= Stefan Wouters =

Belgian visual artist

Stefan Wouters (born 1972) is a Belgian visual artist, curator and researcher of Happenings and Performance art. Wouters was born in Antwerp. While working in the family business of his parents, he studied painting and drawing at the Royal Academy of Fine Arts in Antwerp (DKO). He soon started to exhibit his paintings and the work of his fellow students in and around Antwerp.

Inspired by the art history classes he attended at the Royal Academy of Fine Arts, Wouters decided to study Art History and Archaeology at the Free University of Brussels (VUB). During these studies he worked as a translator and a writer for the communication department of the Centre for Fine Arts, Brussels. His interest increasingly shifted towards time-based art forms and decided to write a Ph.D. exploring the relation between Happenings and subcultures during the 1960s.

In order to finance his studies he collaborated for the online database Belgium is Happening and participated as a performance artist in the international performance group Virtual Vérité, led by Los Angeles–based artist Harry Gamboa, Jr.
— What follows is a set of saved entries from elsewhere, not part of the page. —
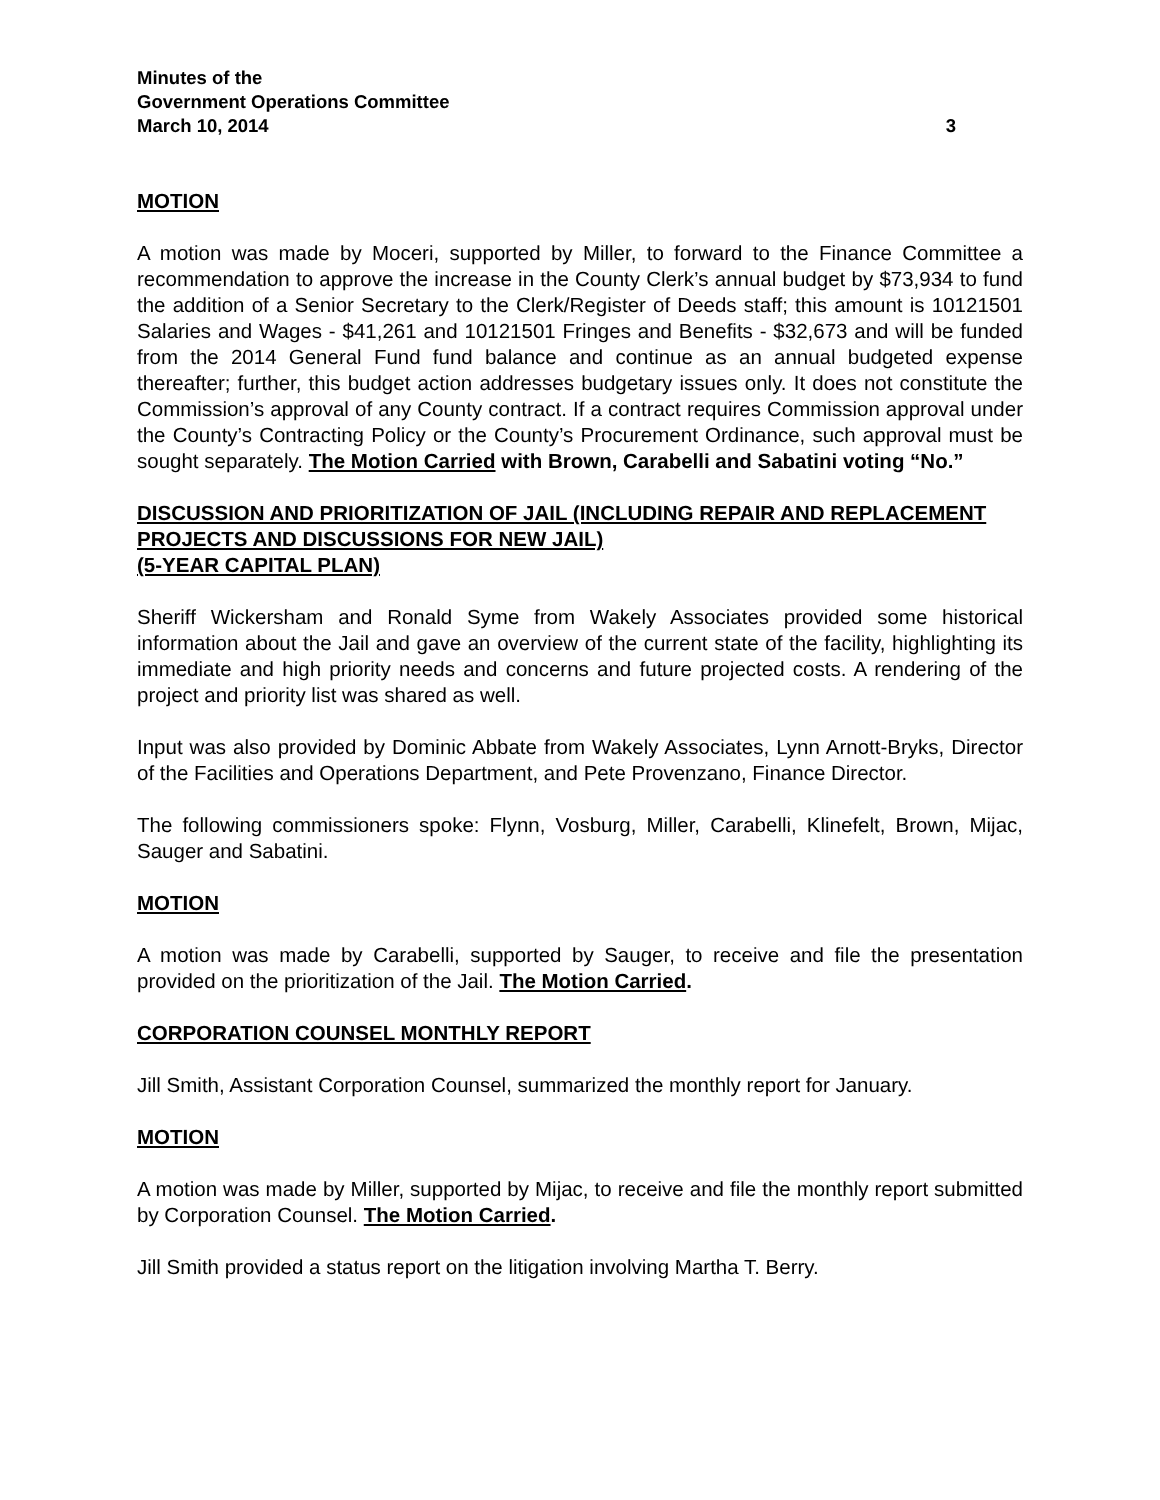Minutes of the
Government Operations Committee
March 10, 2014 3
MOTION
A motion was made by Moceri, supported by Miller, to forward to the Finance Committee a recommendation to approve the increase in the County Clerk’s annual budget by $73,934 to fund the addition of a Senior Secretary to the Clerk/Register of Deeds staff; this amount is 10121501 Salaries and Wages - $41,261 and 10121501 Fringes and Benefits - $32,673 and will be funded from the 2014 General Fund fund balance and continue as an annual budgeted expense thereafter; further, this budget action addresses budgetary issues only. It does not constitute the Commission’s approval of any County contract. If a contract requires Commission approval under the County’s Contracting Policy or the County’s Procurement Ordinance, such approval must be sought separately. The Motion Carried with Brown, Carabelli and Sabatini voting “No.”
DISCUSSION AND PRIORITIZATION OF JAIL (INCLUDING REPAIR AND REPLACEMENT PROJECTS AND DISCUSSIONS FOR NEW JAIL)
(5-YEAR CAPITAL PLAN)
Sheriff Wickersham and Ronald Syme from Wakely Associates provided some historical information about the Jail and gave an overview of the current state of the facility, highlighting its immediate and high priority needs and concerns and future projected costs. A rendering of the project and priority list was shared as well.
Input was also provided by Dominic Abbate from Wakely Associates, Lynn Arnott-Bryks, Director of the Facilities and Operations Department, and Pete Provenzano, Finance Director.
The following commissioners spoke: Flynn, Vosburg, Miller, Carabelli, Klinefelt, Brown, Mijac, Sauger and Sabatini.
MOTION
A motion was made by Carabelli, supported by Sauger, to receive and file the presentation provided on the prioritization of the Jail. The Motion Carried.
CORPORATION COUNSEL MONTHLY REPORT
Jill Smith, Assistant Corporation Counsel, summarized the monthly report for January.
MOTION
A motion was made by Miller, supported by Mijac, to receive and file the monthly report submitted by Corporation Counsel. The Motion Carried.
Jill Smith provided a status report on the litigation involving Martha T. Berry.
These events also marked the beginnings of the Belgium Performance Festival in which Wouters was assigned as a curator.

In 2015 he received a double Ph.D in Art History and Archaeology (Free University of Brussels) and in Theater Sciences (University of Antwerp) for his research on the Belgian Happening scene of the mid-1960s. The same year he was asked to give a lecture on the afterlife of Dada during the 56th edition of the Venice Biennale.

Currently Wouters is a researcher and professor at the Free University of Brussels.

==Performances (selection)==

- The Cranes of Antwerp, 2012.
- Continental Drift, Bruges 2012.
- Floating in Flanders, Antwerp 2012.
- Day Two in Three Parts, Royal Academy of Fine Arts, Antwerp 2012.
- The Human Loom, Royal Academy of Fine Arts, Antwerp 2013.
- A Tribute to the Happy Space Maker, Museum of Modern Art, Antwerp 2013.
- Untunnel, Antwerp 2013.
- Calibre Libre, Antwerp 2013.
- Mexican Bridge Performance, Antwerp 2014.
- Brussels Underground Poetry Festival, Brussels 2014, 2015.
- Better Start with the Dessert, Antwerp 2014.
- Was het maar zo Makkelijk, Rotterdam 2016.
- Megaphone Ensemble, Fête de la Musique, Brussels 2016.